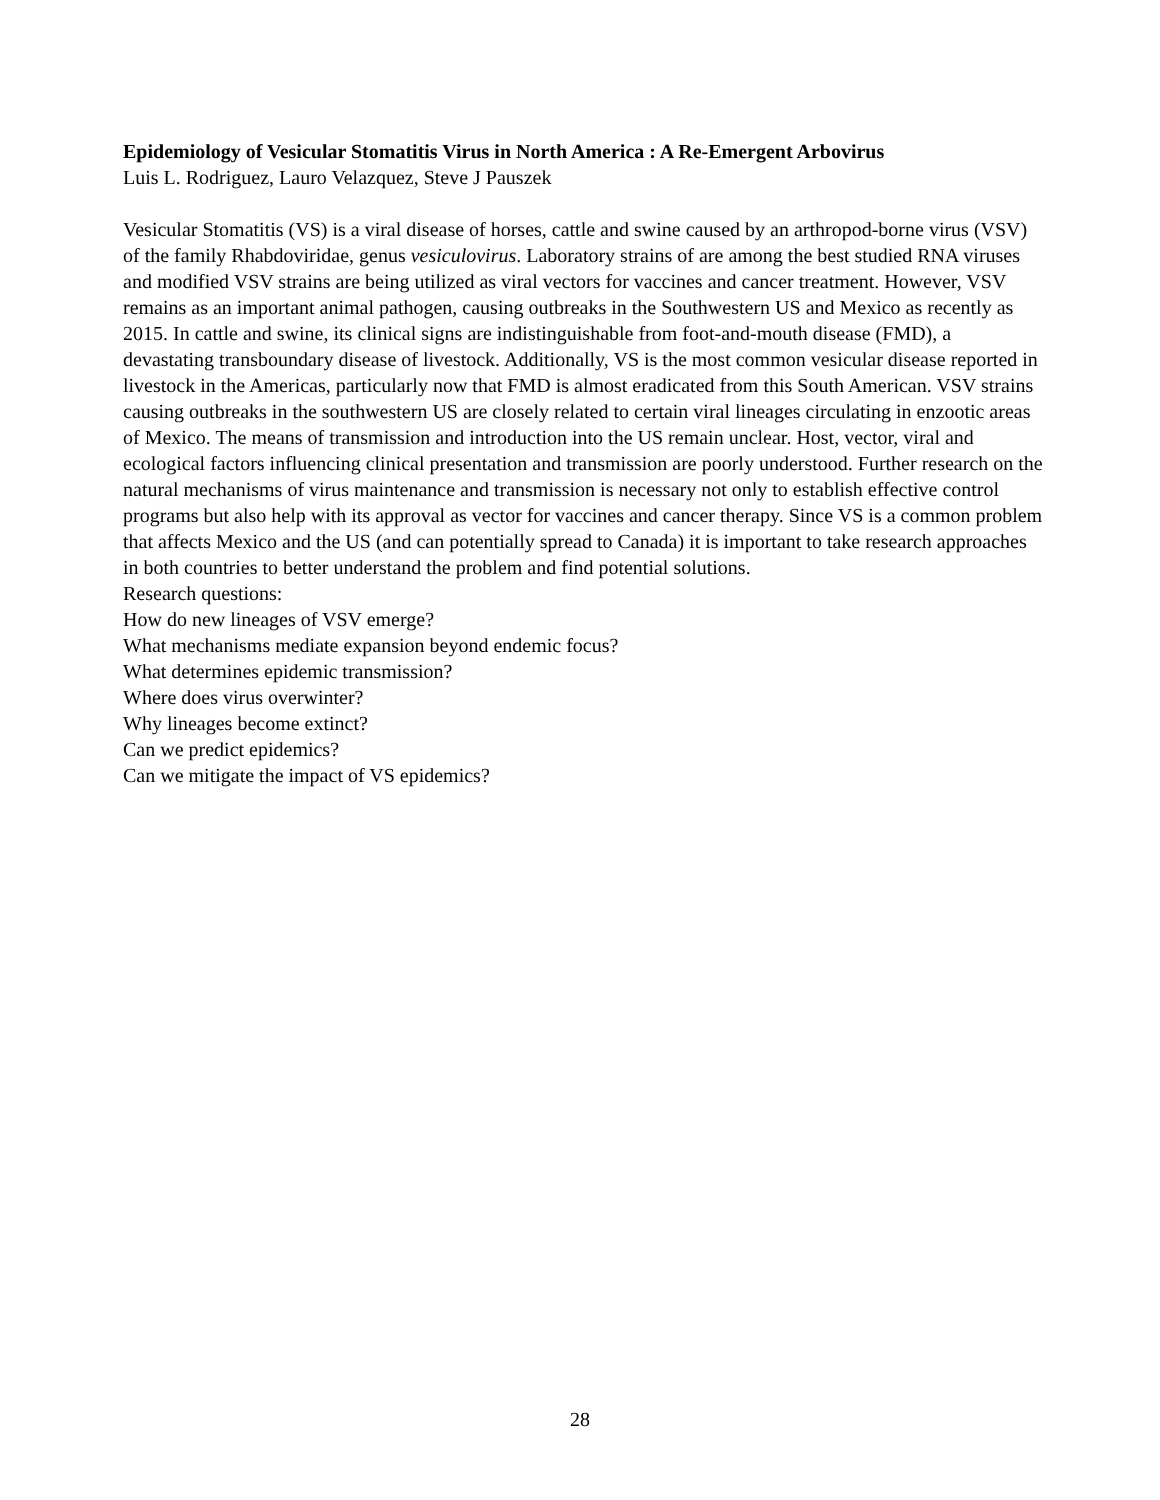Epidemiology of Vesicular Stomatitis Virus in North America : A Re-Emergent Arbovirus
Luis L. Rodriguez, Lauro Velazquez, Steve J Pauszek
Vesicular Stomatitis (VS) is a viral disease of horses, cattle and swine caused by an arthropod-borne virus (VSV) of the family Rhabdoviridae, genus vesiculovirus. Laboratory strains of are among the best studied RNA viruses and modified VSV strains are being utilized as viral vectors for vaccines and cancer treatment. However, VSV remains as an important animal pathogen, causing outbreaks in the Southwestern US and Mexico as recently as 2015. In cattle and swine, its clinical signs are indistinguishable from foot-and-mouth disease (FMD), a devastating transboundary disease of livestock. Additionally, VS is the most common vesicular disease reported in livestock in the Americas, particularly now that FMD is almost eradicated from this South American. VSV strains causing outbreaks in the southwestern US are closely related to certain viral lineages circulating in enzootic areas of Mexico. The means of transmission and introduction into the US remain unclear. Host, vector, viral and ecological factors influencing clinical presentation and transmission are poorly understood. Further research on the natural mechanisms of virus maintenance and transmission is necessary not only to establish effective control programs but also help with its approval as vector for vaccines and cancer therapy. Since VS is a common problem that affects Mexico and the US (and can potentially spread to Canada) it is important to take research approaches in both countries to better understand the problem and find potential solutions.
Research questions:
How do new lineages of VSV emerge?
What mechanisms mediate expansion beyond endemic focus?
What determines epidemic transmission?
Where does virus overwinter?
Why lineages become extinct?
Can we predict epidemics?
Can we mitigate the impact of VS epidemics?
28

§

HOW TO COMPLETE THIS TASK: Only one span of lines is wanted: the line with "Where does virus overwinter?" and every line after it to the end of the entries, output exactly.

TASK OUTPUT:
Where does virus overwinter?
Why lineages become extinct?
Can we predict epidemics?
Can we mitigate the impact of VS epidemics?
28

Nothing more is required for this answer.